> _What you should do_
Arrange every line of the listing below as a numbered list, omitting any blank lines.

> _Information given_
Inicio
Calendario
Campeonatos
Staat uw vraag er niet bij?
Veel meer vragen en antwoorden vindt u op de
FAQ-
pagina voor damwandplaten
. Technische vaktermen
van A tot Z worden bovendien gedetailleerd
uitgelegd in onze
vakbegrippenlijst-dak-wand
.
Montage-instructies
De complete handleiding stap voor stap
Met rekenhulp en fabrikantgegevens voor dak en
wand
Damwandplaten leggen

> _Expected answer_
1. Inicio
2. Calendario
3. Campeonatos
4. Staat uw vraag er niet bij?
5. Veel meer vragen en antwoorden vindt u op de
6. FAQ-
7. pagina voor damwandplaten
8. . Technische vaktermen
9. van A tot Z worden bovendien gedetailleerd
10. uitgelegd in onze
11. vakbegrippenlijst-dak-wand
12. .
13. Montage-instructies
14. De complete handleiding stap voor stap
15. Met rekenhulp en fabrikantgegevens voor dak en
16. wand
17. Damwandplaten leggen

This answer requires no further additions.